VERY EXCITED about the upcoming mac version! Can't wait!
Ahh.. you are right about the random selection of photos - I did not see those. I think the photo of the Westin looks pretty straight. The green house may see a little barrel along the top. Shouldn't the software help correct for that, especially once it can work with fisheye shots?
Dxo, PTLens and Autopano Pro: any experiment, any advice?
I believe post-processing is the right solution for very wide-angle and fisheye lenses (and suspect major improvements still belong to the future...)
Presently, DxO only accept unprocessed raw images.
PTLens does not care of direct access to raw format but, when using it to remove color aberrations, it's necessary to remove some few colored pixels along the borders and barrel distortion correction may slightly change width and height and/or FOV of source images too. As far as I understand the way APP is using EXIF data, this is not a problem, but knowing wether or not using APP and of one of those programs is possible (including any other raw processor or specialiazed software wich take care of vignetting, CA and barrel) looks as an important point in selecting a very wide-angle lens or fisheye.
APP is doing a strong distortion correction (barrel, pincushion, etc). The used model is better than PanoTools model (PtLens). Now I cannot compare with DxO as the model from this software is not public. Currently, nothing more is done in APP (no CA, no purple fringe correction). Vignetting, I have a new model of color correction that handles this case, but in fact, the quality of the blender is enough to remove most of the vignetting.
So I went with the 24 2.8 Canon lens. It was only a bit more than the 28 2.8 and I wanted it right away to bring with me on vacation. Let's see how it produces - I'll post some examples when I get back.

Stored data

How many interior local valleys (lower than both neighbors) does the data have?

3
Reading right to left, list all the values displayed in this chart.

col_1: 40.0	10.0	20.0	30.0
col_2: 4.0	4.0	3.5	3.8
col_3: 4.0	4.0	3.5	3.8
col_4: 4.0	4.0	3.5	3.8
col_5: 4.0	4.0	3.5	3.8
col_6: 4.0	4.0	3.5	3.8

LIST OF TASKS
• a. Translate this sentence from the forum thread on lens correction into Spanish: "I think the photo of the Westin looks pretty straight."
• b. Copy out the forum thread on lens correction from "PTLens does not" to "lens or fisheye.".
• c. Write the next part of the forum thread on lens correction, picking up after its last post.
You won't need the records for any of this.

OUTPUTS FOR THE TASKS
• a. Creo que la foto del Westin se ve bastante recta.

• b.
PTLens does not care of direct access to raw format but, when using it to remove color aberrations, it's necessary to remove some few colored pixels along the borders and barrel distortion correction may slightly change width and height and/or FOV of source images too. As far as I understand the way APP is using EXIF data, this is not a problem, but knowing wether or not using APP and of one of those programs is possible (including any other raw processor or specialiazed software wich take care of vignetting, CA and barrel) looks as an important point in selecting a very wide-angle lens or fisheye.

• c.
It doesn't look like anyone has mentioned it - but you should really check out the Sigma 20mm f/1.8. It's a real nice lens with surprisingly sharp edges (stopped up) at a very good price. It has a slight colour cast (a tad warm), but that's nothing a white balance adjustment won't fix.
Cheapest wide-angle if you already own Nikon lenses :
buy a Nikon to Canon adapter and use you Nikon lenses.
Drawback : you lose autofocus and autoexposure , BUT as you do panoramas, those settings are supposed to be Manual anyway (you use the EOS in manual setting, on Nikon set full aperture,focus , then set preferred aperture (for depth-of-field) on EOS determine shutter speed according to EOS meter (probably on most lit part of the pano) SHOOT !...)
Dont use those cheap plastic adapters that include a lens, use the thin metal adapters. I use them with old but good AI-S lenses. One thing I have not tried yet is my old 180deg Nikon 8mm because it protrudes INSIDE the mount and it might touch the EOS mirror.If the lens has no part that gets out of the adapter you should be safe...
AlexandreJ wrote:APP is doing a strong distortion correction (barrel, pincushion, etc). The used model is better than PanoTools model (PtLens).
Andre, I realised APP was doing distortion correction - it tells us during the initial pano generation. However I wonder how is it doing this (OK, I realise that may be your "secret") - does APP know which lens (from EXIF), and the characteristics of that lens, or is it measuring the discrepancies between control points in adjacent images and using that to determine the type and amount of distortion? If so, is such an analysis consistent and repeatable?
I have had ghosts / discontinuities with my WA zooms (17-40 and 24-105 Canons) which I had presumed are due to lens distortions.
Most (if not all) of the panos I take are taken at a very wide DOF so the apperature is f/16 or thereabouts. Check the reveiws carefully, some lenses perform differently at f/16 than at thier widest aperature.
Some have said the 24mm TS-E does not vignette on the 5D becasue the glass is wider than on the other 24mm lenses (so that you can tilt and shift the lens).